PDF(Pubmed)
Abstract:
Among the main metabolic pathways implicated in cancer cell proliferation are those of cholesterol and fatty acid synthesis, both of which are tightly regulated by sterol regulatory element-binding proteins (SREBPs). SREBPs are activated through specific cleavage by membrane-bound transcription factor protease 1 (MBTPS1), a serine protease that cleaves additional substrates (ATF6, BDNF, CREBs and somatostatin), some of which are also implicated in cell proliferation. The goal of this study was to determine whether MBTPS1 may serve as a master regulator in proliferation of colorectal cancer (CRC). Tumors from CRC patients showed variable levels of MBTPS1 mRNA, which were in positive correlation with the levels of SREBPs and ATF6, and in reverse correlation with BDNF levels. Chemical inhibition of MBTPS1 activity in two CRC-derived cell lines resulted in a marked decrease in the levels of SREBPs, but not of its other substrates and a marked decrease in cell proliferation, which suggested that MBTPS1 activity is critical for proliferation of these cells. In accordance, CRISPR/Cas9 targeted knockout (KO) of the MBTPS1 gene resulted in the survival of only a single clone that presented a phenotype of severely attenuated proliferation and marked downregulation of several energy metabolism pathways.
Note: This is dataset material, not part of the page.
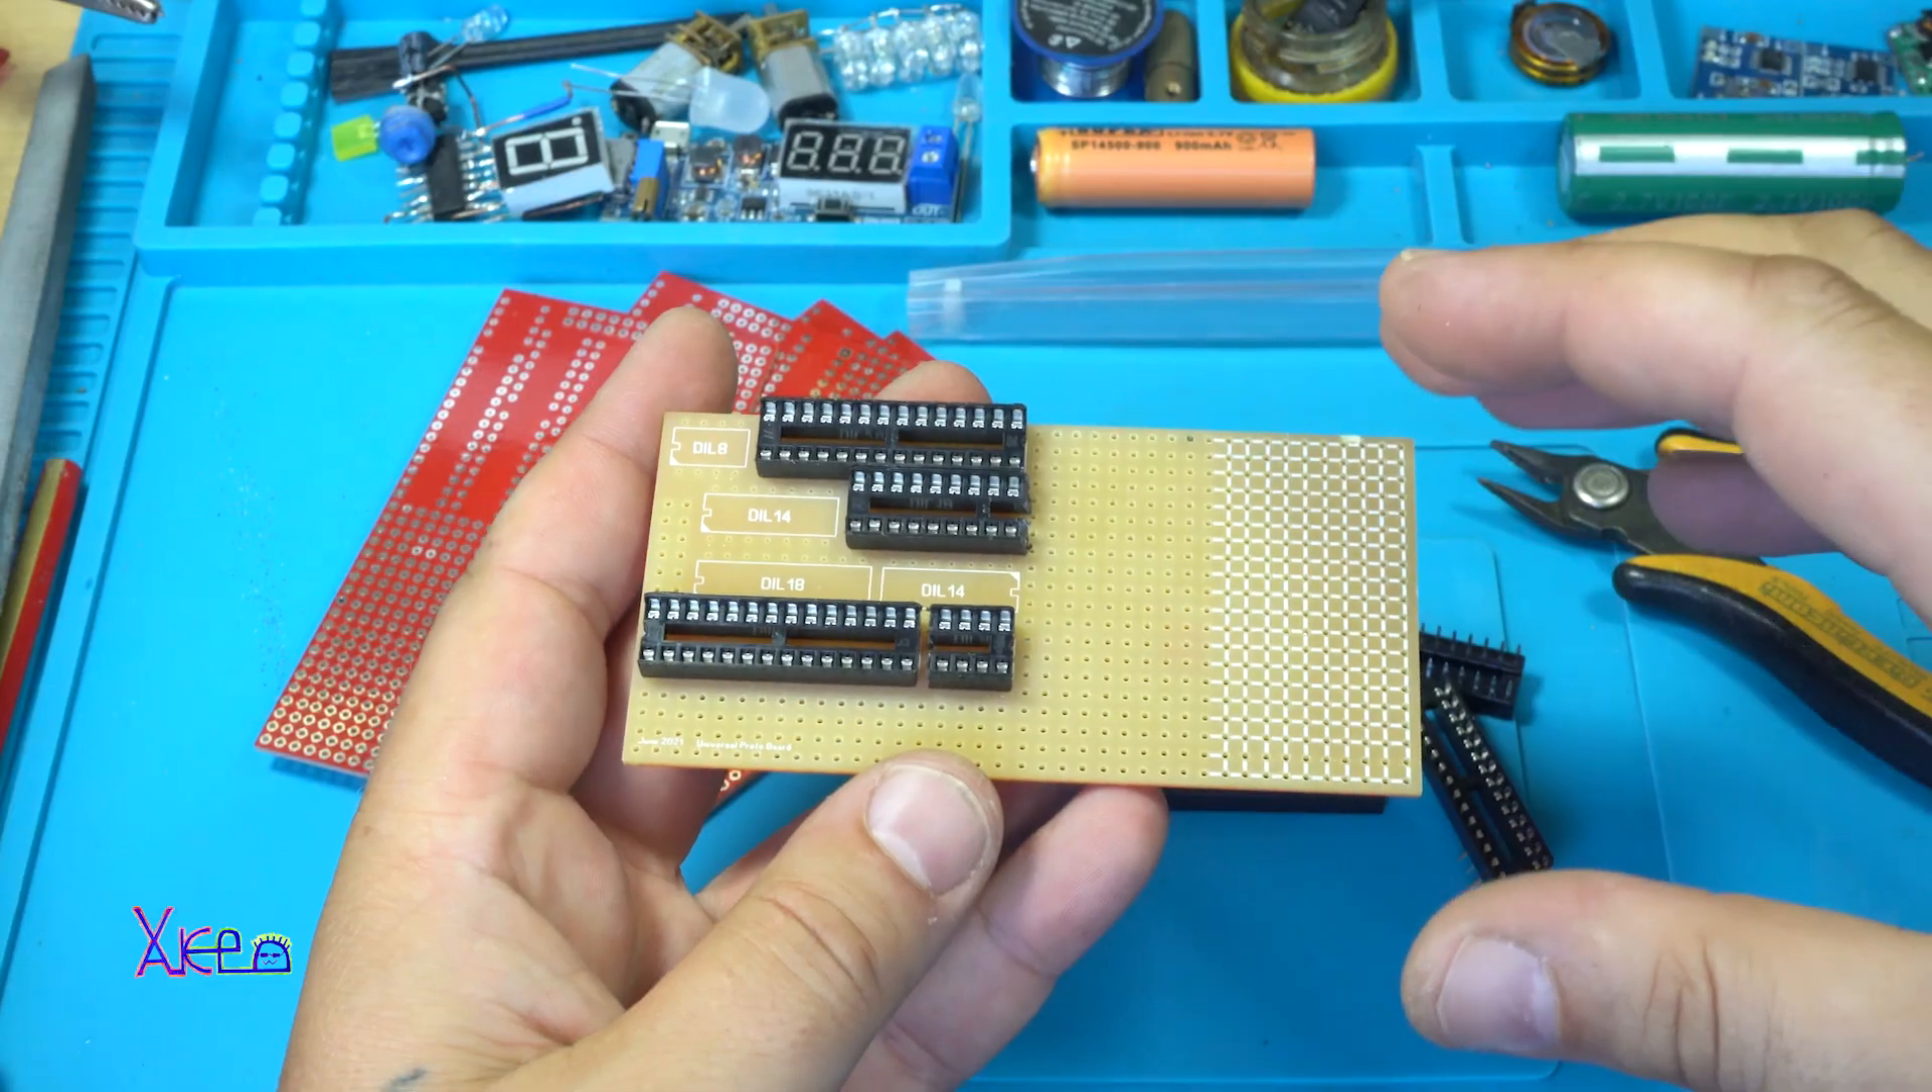So far, I have placed just the pins, the universal pins for integrated circuit and let's continue with other components.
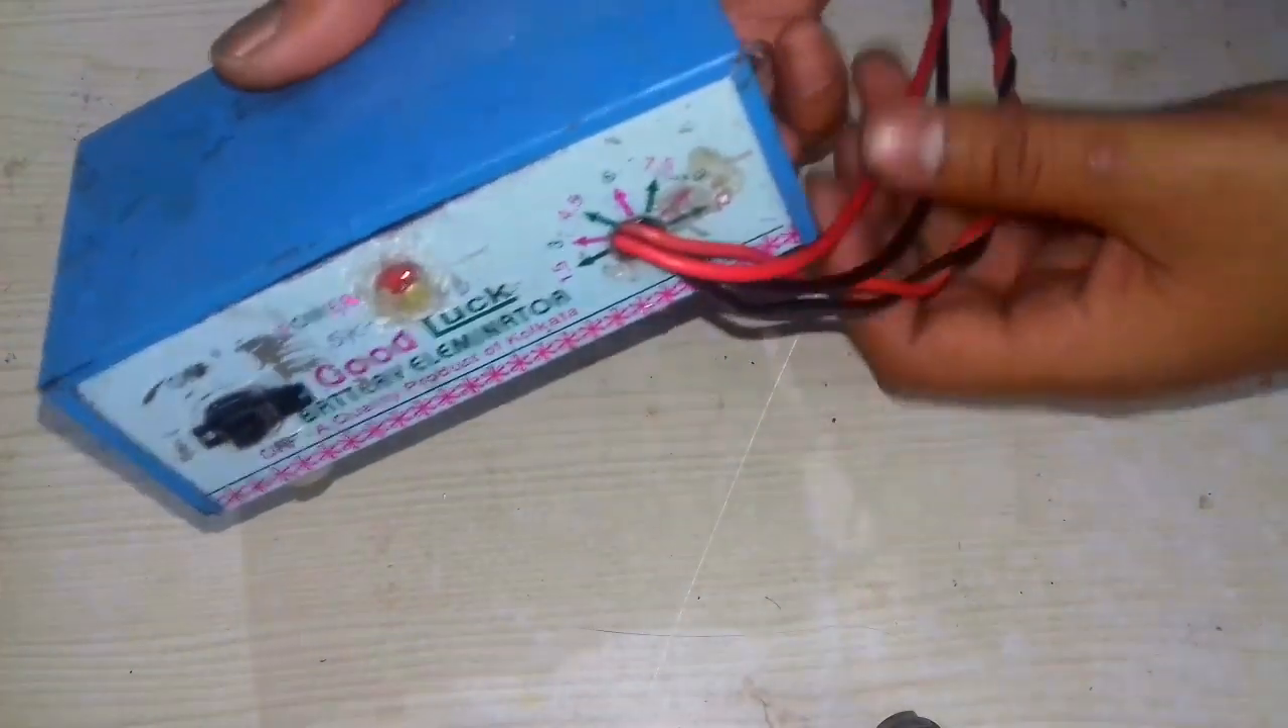जो switch है हमने यहाँ पर निकाला है और LED यहाँ पर हमने लगा दिया है।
We further showed that survival of the MBTPS1 KO clone was dependent upon significant upregulation of the type-1 interferon pathway, the inhibition of which halted proliferation entirely. Finally, rescue of the MBTPS1 KO cells, resulted in partial restoration of MBTPS1 levels, which was in accordance with partial recovery in proliferation and in SREBP levels. These finding suggest that MBTPS1 plays a critical role in regulating colon cancer proliferation primarily through SREBP-associated lipid metabolism, and as such may serve as a possible therapeutic target in CRC.
摘要:
与癌细胞增殖有关的主要代谢途径是胆固醇和脂肪酸合成,两者都受到固醇调节元件结合蛋白(SREBPs)的严格调节。SREBPs通过膜结合转录因子蛋白酶1(MBTPS1)的特异性切割被激活,一种切割额外底物的丝氨酸蛋白酶(ATF6,BDNF,CREB和生长抑素),其中一些也与细胞增殖有关。这项研究的目的是确定MBTPS1是否可以作为大肠癌(CRC)增殖的主要调节因子。来自CRC患者的肿瘤显示不同水平的MBTPS1mRNA,与SREBPs和ATF6水平呈正相关,与BDNF水平呈负相关。化学抑制两种CRC衍生细胞系中的MBTPS1活性导致SREBP水平显着降低,但不是它的其他底物和细胞增殖的显著减少,这表明MBTPS1活性对于这些细胞的增殖至关重要。InAccording,MBTPS1基因的CRISPR/Cas9靶向敲除(KO)仅导致单个克隆的存活,该克隆呈现严重减弱的增殖和几种能量代谢途径的显着下调的表型。我们进一步表明,MBTPS1KO克隆的存活依赖于1型干扰素途径的显著上调,其抑制作用完全停止了增殖。最后,拯救MBTPS1KO细胞,导致MBTPS1水平的部分恢复,这与增殖和SREBP水平的部分恢复一致。这些发现表明,MBTPS1主要通过SREBP相关的脂质代谢在调节结肠癌增殖中起关键作用。因此可以作为CRC中可能的治疗靶标。